Já sobre as orações, nossos sábios explicam que a pessoa pode mudar seu destino por meio delas, mesmo que também não haja lógica!
Outro ponto interessante é notarmos como a Mishná cita estas três coisas: Ela diz “HaTorá” (A Torá), “Haavodá” (A reza), e “Guemilut Chassadim” (boas ações). Se repararmos bem, veremos que ela enfatiza “a Torá” e “a reza”, mas em relação às boas ações, não diz ‘as boas ações’ e sim somente ‘boas ações’. Por que essa diferença?
Explicam os comentaristas do Pirkê Avot que em relação à Torá como um relato de acontecimentos, existem diversas: a dos muçulmanos, a dos cristãos, etc. Porém, temos que escolher “a” Torá, a famosa e verdadeira. O mesmo se dá em relação à avodá. Existem várias, e poderíamos até pensar que o termo avodá se refere ao trabalho material que realizamos no dia-a-dia. Veio a Mishná nos explicar que “a avodá”, a elevada e dedicada a D’us, são as orações.
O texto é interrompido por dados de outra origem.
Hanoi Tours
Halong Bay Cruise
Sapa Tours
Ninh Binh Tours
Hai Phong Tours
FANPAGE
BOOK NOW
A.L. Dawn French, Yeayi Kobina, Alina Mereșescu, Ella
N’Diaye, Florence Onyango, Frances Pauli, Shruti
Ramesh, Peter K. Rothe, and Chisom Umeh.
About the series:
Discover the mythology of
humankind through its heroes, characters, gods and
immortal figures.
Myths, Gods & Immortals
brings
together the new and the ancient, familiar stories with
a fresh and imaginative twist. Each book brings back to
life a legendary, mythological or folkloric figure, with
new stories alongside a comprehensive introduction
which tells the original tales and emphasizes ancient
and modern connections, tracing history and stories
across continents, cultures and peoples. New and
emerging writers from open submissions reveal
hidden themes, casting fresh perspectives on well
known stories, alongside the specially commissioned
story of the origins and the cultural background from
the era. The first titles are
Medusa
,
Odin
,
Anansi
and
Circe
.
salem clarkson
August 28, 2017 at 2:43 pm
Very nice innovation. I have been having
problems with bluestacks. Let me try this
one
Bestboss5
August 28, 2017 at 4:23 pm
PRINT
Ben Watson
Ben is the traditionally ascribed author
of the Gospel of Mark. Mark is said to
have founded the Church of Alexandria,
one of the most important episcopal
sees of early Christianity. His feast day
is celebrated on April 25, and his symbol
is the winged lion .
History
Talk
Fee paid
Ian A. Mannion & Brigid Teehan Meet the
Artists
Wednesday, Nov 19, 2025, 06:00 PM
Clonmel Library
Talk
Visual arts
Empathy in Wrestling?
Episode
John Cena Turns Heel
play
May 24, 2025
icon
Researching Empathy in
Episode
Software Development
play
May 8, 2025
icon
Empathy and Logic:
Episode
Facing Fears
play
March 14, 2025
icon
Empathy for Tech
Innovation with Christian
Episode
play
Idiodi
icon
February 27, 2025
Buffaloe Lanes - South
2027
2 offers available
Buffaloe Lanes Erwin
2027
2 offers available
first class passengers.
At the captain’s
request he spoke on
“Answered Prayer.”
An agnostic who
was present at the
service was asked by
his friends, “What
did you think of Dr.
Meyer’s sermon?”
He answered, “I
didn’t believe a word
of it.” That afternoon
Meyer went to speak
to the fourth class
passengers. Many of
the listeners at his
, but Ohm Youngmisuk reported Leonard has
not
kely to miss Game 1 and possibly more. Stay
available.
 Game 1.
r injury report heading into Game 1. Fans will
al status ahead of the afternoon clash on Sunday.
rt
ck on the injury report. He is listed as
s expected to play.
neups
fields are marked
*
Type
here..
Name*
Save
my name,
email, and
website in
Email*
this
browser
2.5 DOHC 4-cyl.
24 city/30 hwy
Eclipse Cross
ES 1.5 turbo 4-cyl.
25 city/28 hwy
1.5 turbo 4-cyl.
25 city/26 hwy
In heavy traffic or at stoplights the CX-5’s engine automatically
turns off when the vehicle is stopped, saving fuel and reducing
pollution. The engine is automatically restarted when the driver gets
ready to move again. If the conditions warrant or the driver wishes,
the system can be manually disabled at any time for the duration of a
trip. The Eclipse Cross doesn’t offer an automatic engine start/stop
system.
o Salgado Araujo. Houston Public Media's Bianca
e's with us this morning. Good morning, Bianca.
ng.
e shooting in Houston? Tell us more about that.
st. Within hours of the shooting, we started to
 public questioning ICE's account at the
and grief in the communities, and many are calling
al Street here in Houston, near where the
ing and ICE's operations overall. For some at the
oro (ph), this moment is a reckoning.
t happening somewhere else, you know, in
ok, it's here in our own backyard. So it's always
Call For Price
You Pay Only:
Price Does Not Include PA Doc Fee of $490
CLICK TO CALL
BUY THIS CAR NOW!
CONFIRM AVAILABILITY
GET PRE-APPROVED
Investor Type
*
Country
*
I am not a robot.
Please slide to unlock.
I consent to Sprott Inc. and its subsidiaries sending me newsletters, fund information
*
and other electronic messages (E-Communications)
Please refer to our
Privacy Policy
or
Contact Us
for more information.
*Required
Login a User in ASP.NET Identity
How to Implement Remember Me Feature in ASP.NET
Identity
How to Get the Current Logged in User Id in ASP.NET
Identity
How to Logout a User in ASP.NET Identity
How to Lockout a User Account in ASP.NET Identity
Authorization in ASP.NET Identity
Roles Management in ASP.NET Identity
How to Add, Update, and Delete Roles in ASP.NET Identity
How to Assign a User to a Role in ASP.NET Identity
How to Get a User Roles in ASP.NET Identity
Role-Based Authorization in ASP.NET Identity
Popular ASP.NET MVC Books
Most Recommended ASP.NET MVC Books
Porém, quando cita guemilut chassadim, a Mishná não põe um “a” na frente, pois as boas ações devem ser praticadas com todos: Não importa quem bata à nossa porta, devemos ajudá-lo. Seja rabino ou mendigo, pobre ou rico, judeu ou não. A Mishná não enfatizou este último “a” para nos ensinar que boas ações devem ser feitas em qualquer ocasião e com qualquer um.